Recommendation: An average adult (age 18+) requires 1.6 g (male) and 1.1 g (female) of Omega-3 per day, according to the National Institute of Health.
Omega-3 can be found in fatty fish such as walnuts, mackerel, shrimp, chia seeds, and other foods.
3. Take a collagen supplement if you haven’t already.
Did you know that 90 percent of the organic bone mass is collagen? In addition to losing bone density as you age, the body’s collagen level drops significantly, potentially leading to brittle bones and fractures.
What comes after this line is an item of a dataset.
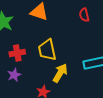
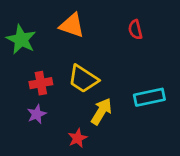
yellow trapezoid: (47, 50) -> (83, 79), turned -45

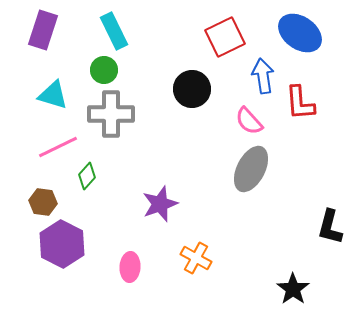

Recommendation: Include seafood, bone broth, and bell peppers in your diet to get collagen naturally. However, since it’s difficult to get the necessary amount of antioxidants from these items, you may want to try alternatives and follow the dosage instructions.
Collagen can be found in a variety of foods, including eggs, bone broth, citrus fruits, gelatin, bell peppers, pumpkin seeds, and more.
2. Get enough protein in your diet.
Protein consumption has been related to a higher index of bone density in a variety of studies. Calcium and protein, in fact, work together to keep your bones safe. Protein intake should be 0.8 grams per kilogram of body weight, according to Harvard Health. However, before starting a high-protein diet, talk with your doctor because there is such a condition as too much calcium, which may trigger medical problems.
Seafood, white-meat poultry, milk, cheese, eggs, beans, and so on are all healthy sources of protein.
1. Keep your salt intake to a minimum.
Excess sodium consumption, according to Japanese scientists, puts your bone health at risk. The majority of us get sodium through table salt, which is bad since it triggers calcium loss, which can result to thin, weak bones. So, if you want to avoid osteoporosis, you should rethink your diet, particularly your sodium intake.
The American Heart Association recommends that most adults take no more than 2,300 mg per day, with an ideal limit of no more than 1,500 mg per day.
Women (age 50+) have a 4 times higher risk of osteoporosis than men of the same age, according to studies. It’s probably the best time to actually follow a healthier lifestyle and understand the value of daily physical activity, even though it’s a long-term process that requires time.
Family history: Whether one or both of your parents have been diagnosed with osteoporosis, you have a genetic predisposition to develop the condition as well.